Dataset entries
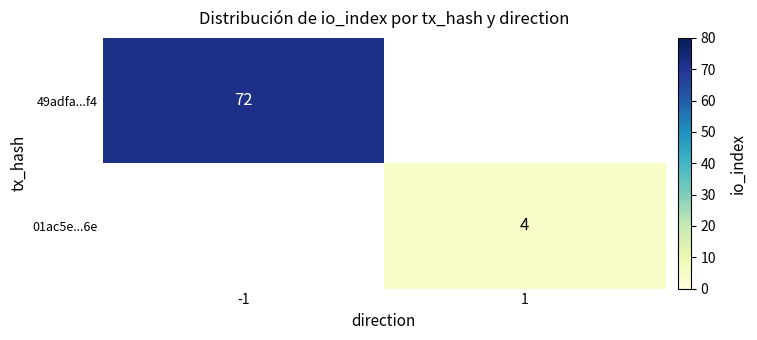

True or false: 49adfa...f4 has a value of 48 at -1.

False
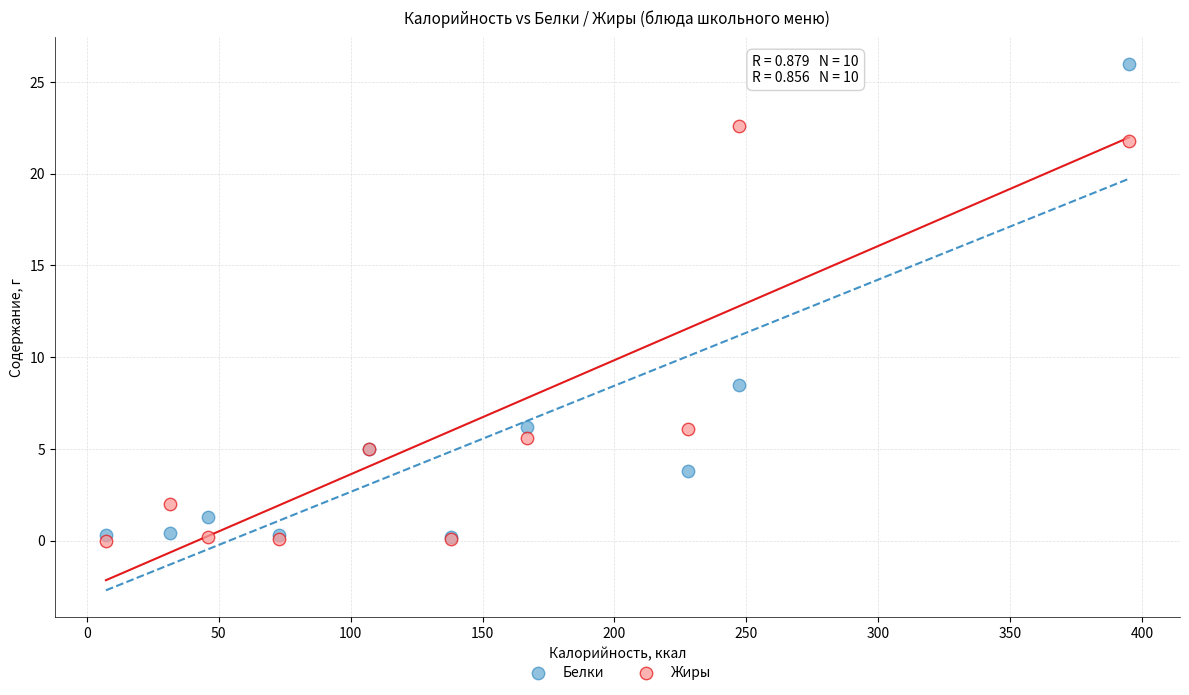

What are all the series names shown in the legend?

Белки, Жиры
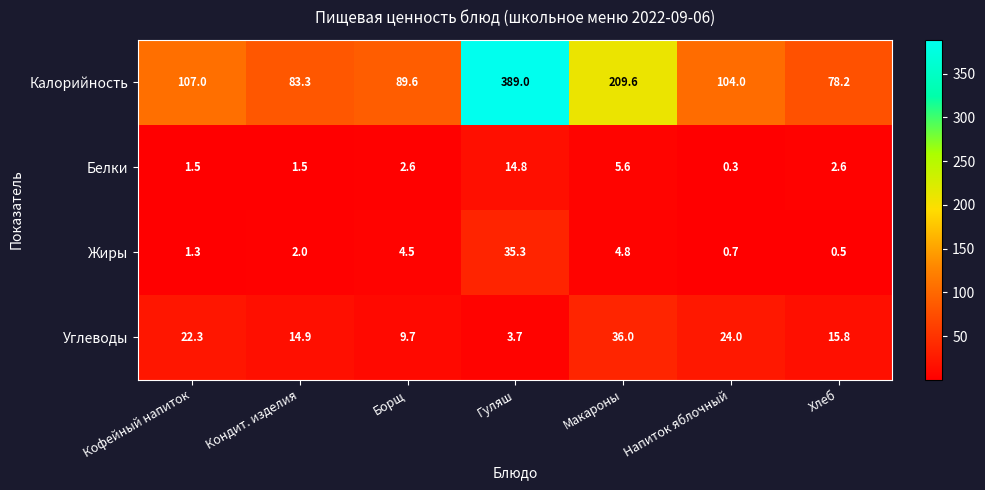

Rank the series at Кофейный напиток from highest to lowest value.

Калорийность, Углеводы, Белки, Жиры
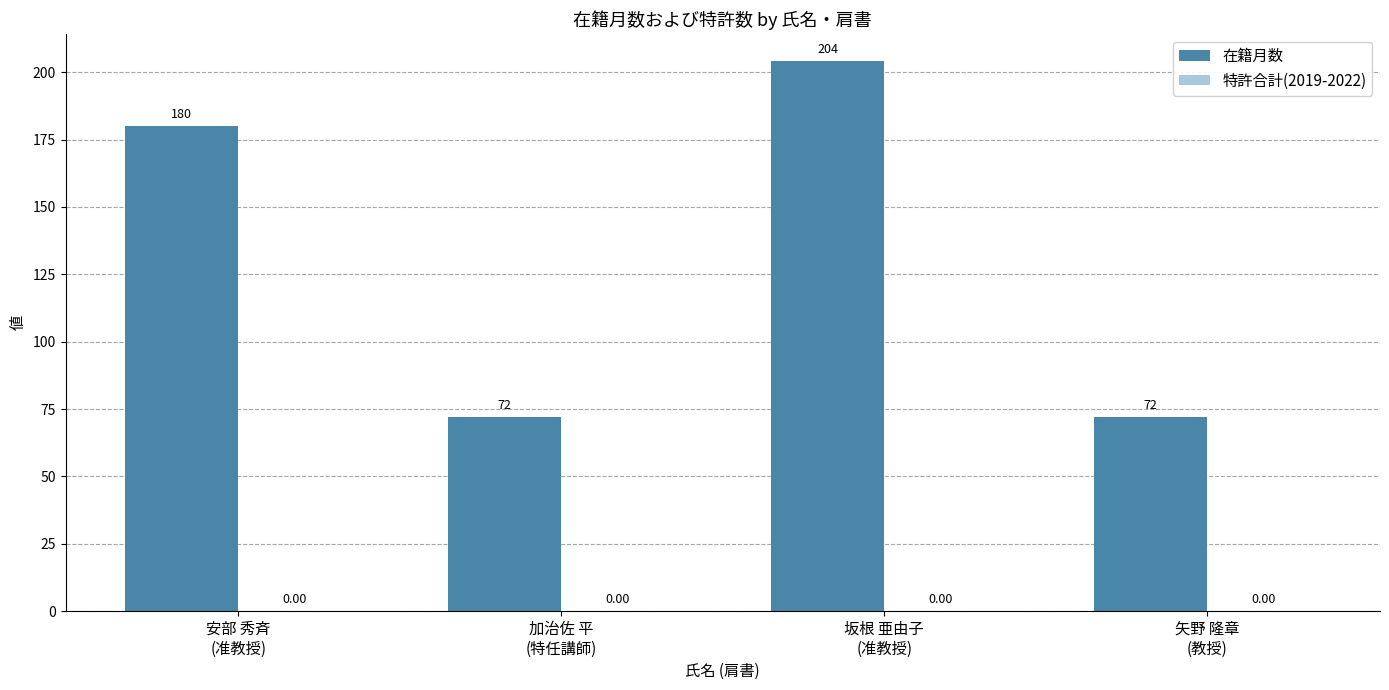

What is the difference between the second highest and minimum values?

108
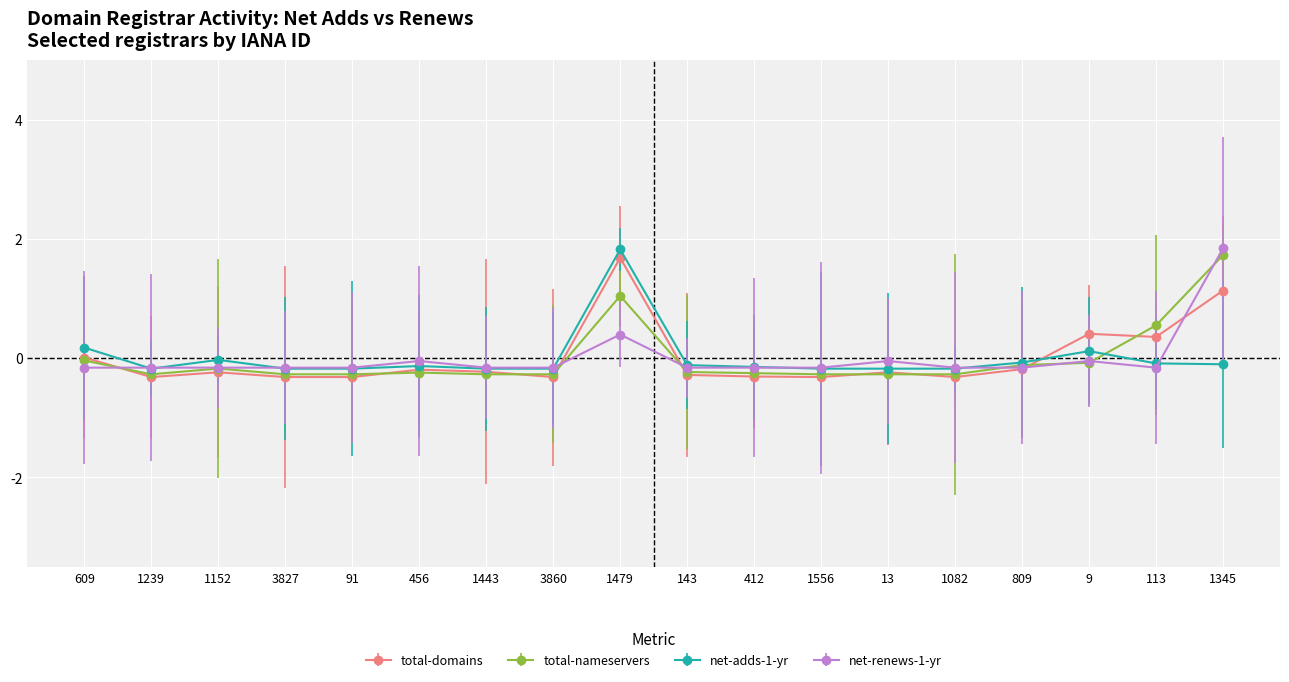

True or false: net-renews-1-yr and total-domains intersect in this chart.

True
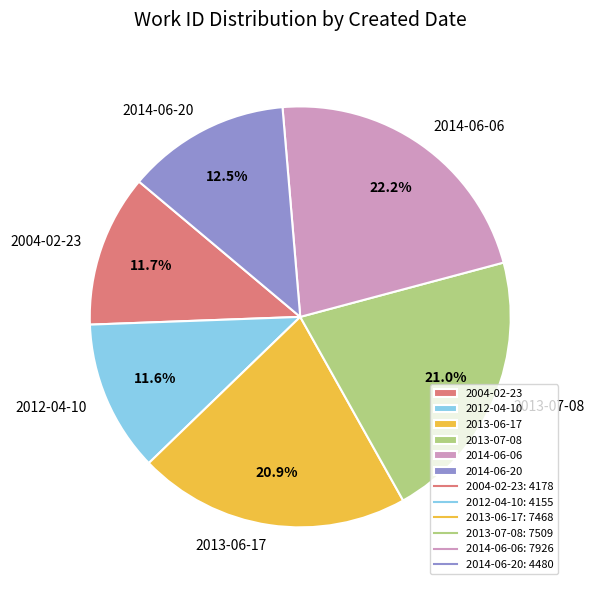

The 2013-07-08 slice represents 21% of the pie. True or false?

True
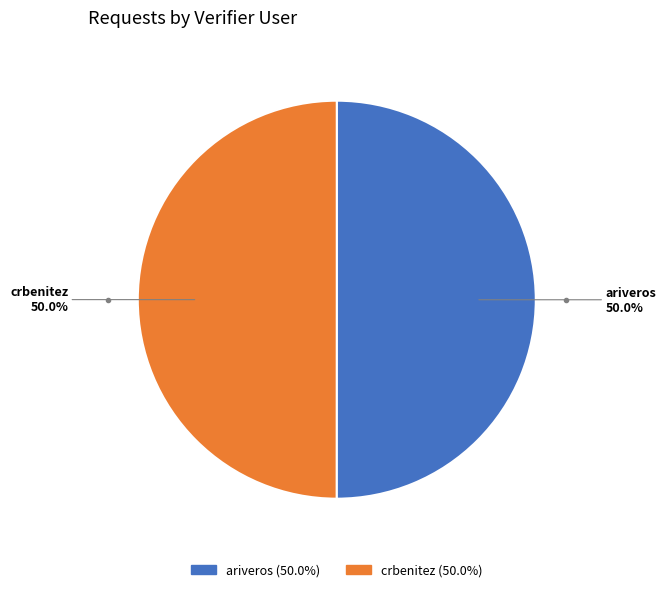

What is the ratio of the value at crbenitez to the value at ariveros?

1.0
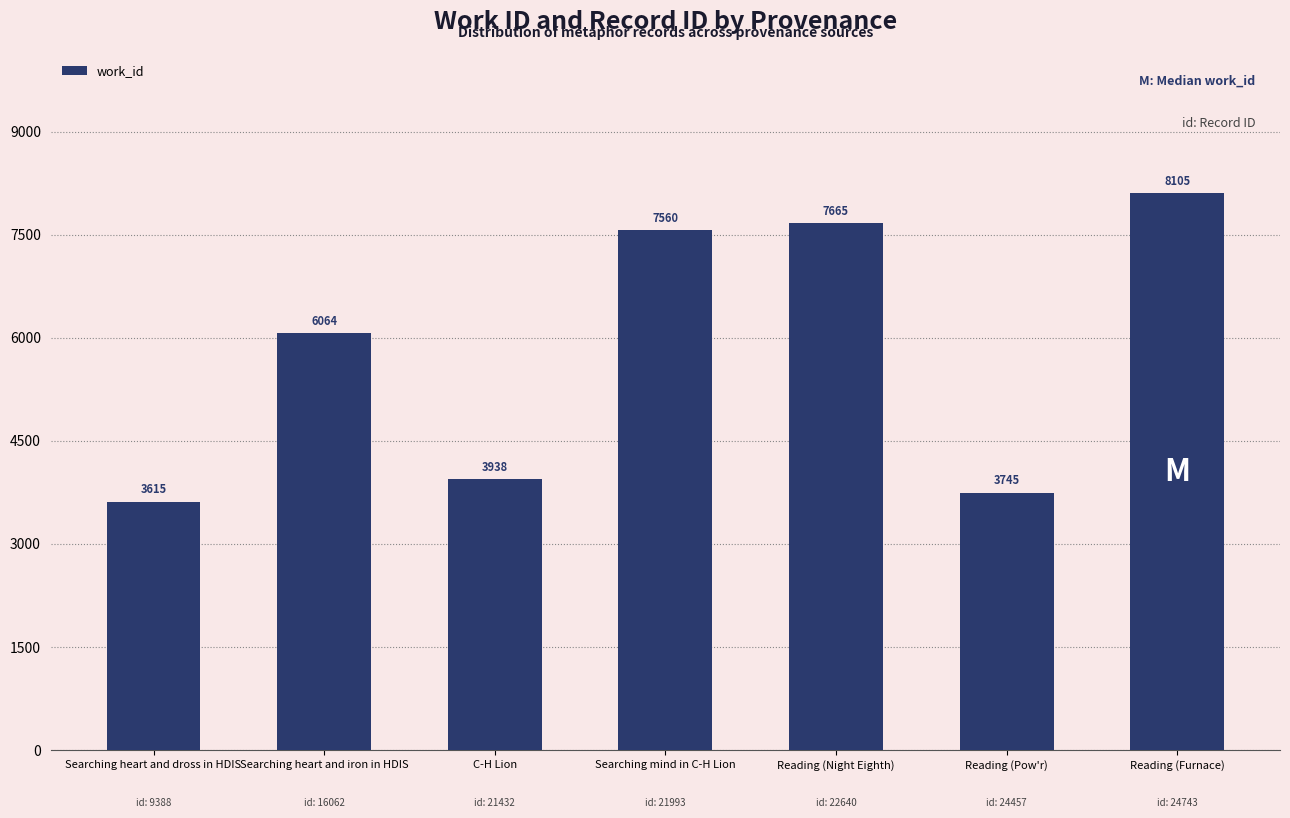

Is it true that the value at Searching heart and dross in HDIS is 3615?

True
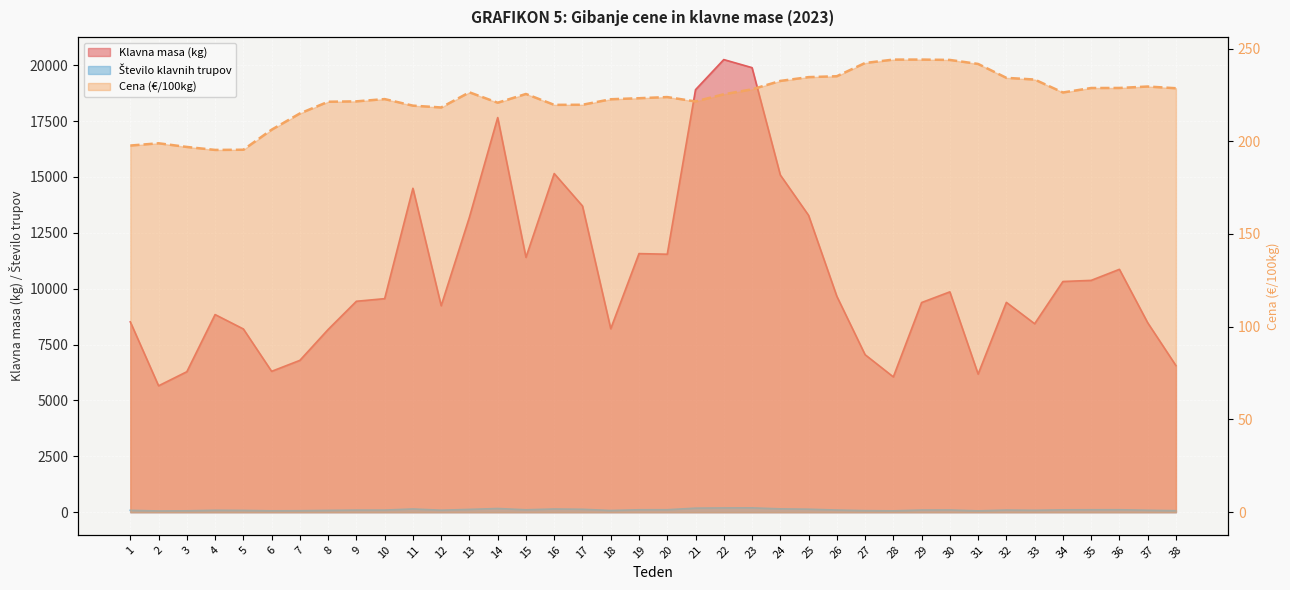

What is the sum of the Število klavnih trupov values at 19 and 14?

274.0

◆ **ACTIVITY**
Repeat the entire listing above word for word, but leave out the pictures.

◆ **PROBLEM SOLUTION**
True or false: 49adfa...f4 has a value of 48 at -1.

False

What are all the series names shown in the legend?

Белки, Жиры

Rank the series at Кофейный напиток from highest to lowest value.

Калорийность, Углеводы, Белки, Жиры

What is the difference between the second highest and minimum values?

108

True or false: net-renews-1-yr and total-domains intersect in this chart.

True

The 2013-07-08 slice represents 21% of the pie. True or false?

True

What is the ratio of the value at crbenitez to the value at ariveros?

1.0

Is it true that the value at Searching heart and dross in HDIS is 3615?

True

What is the sum of the Število klavnih trupov values at 19 and 14?

274.0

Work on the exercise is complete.